Let $f: (X, \sigma) \rightarrow (Y, \tau)$ be continuous and let $a \sim b$ if $f(a) = f(b)$. Noting $\sim$ is an equivalence relation, let $\pi(x)$ map $x$ to its equivalence class. Noting $\pi: X \rightarrow X/\sim$ is onto, give $X/\sim$ the identification topology $\upsilon$ determined by $\pi$. Since $\pi(a) = \pi(b)$ implies $f(a) = f(b)$, $f$ induces a continuous function $g: X/\sim\, \rightarrow Y$ such that $f = g\pi$ (see Theorem 8.2, Chapter 3 of Mendelson's Introduction to Topology).

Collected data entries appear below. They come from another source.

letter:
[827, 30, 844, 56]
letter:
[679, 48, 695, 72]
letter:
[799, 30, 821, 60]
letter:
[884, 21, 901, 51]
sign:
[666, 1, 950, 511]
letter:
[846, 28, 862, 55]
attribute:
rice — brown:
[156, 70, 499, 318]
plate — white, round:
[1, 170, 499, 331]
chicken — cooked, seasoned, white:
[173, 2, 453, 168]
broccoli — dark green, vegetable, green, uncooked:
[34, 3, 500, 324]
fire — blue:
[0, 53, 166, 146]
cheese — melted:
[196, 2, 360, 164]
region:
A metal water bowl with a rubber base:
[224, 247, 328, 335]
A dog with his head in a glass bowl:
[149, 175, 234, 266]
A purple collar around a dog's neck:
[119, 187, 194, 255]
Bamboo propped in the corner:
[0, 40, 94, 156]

We have
$g(\pi(a)) = g(\pi(b)) \Rightarrow f(a) = f(b) \Rightarrow \pi(a) = \pi(b)$,
and so $g$ is one-to-one. Since $g$ is continuous, $g^{-1}(\tau) \subset \upsilon$.
Confusion:
According to Mendelson's Introduction to Topology (page 103), since $g$ is one-to-one, $g^{-1}(\tau) \subset \upsilon$ is equivalent to $\tau \subset g(\upsilon)$, and therefore, since $\tau$ is any topology on $Y$, the topology 'carried over' to $Y$ by $g$ is the weakest topology such that $f$ is continuous.
It is not clear to me that either of these statements make sense unless $g$ is onto. However, even if $g$ is onto, for any $T \in \tau$, $g^{-1}(T)$ is open, and so the identification topology on $Y$ determined by $g$ contains $T$. Therefore this identification topology ought to be strongest topology on $Y$ such that $f$ is continuous. Here I am assuming that the topology 'carried over' to $Y$ by $g$ is the identification topology.

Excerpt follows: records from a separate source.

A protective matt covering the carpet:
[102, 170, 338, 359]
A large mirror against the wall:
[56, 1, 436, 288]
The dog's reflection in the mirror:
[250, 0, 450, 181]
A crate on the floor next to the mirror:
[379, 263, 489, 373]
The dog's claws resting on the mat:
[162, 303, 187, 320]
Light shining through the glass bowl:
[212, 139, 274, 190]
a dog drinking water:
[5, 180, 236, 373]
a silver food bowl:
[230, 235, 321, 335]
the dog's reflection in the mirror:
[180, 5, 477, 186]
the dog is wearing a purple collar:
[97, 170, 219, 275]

I am already a bit suspicious since Mendelson never specified that $f$ must be continuous in order to induce $g$ (I added this requirement myself).
Questions:
- Is it correct that $g^{-1}(\tau) \subset \upsilon \iff \tau \subset g(\upsilon)$?
- Am I correct in assuming that the topology 'carried over' to $Y$ by $g$ is the identification topology?
- Is the topology 'carried over' to $Y$ by $g$ is the weakest topology such that $f$ is continuous?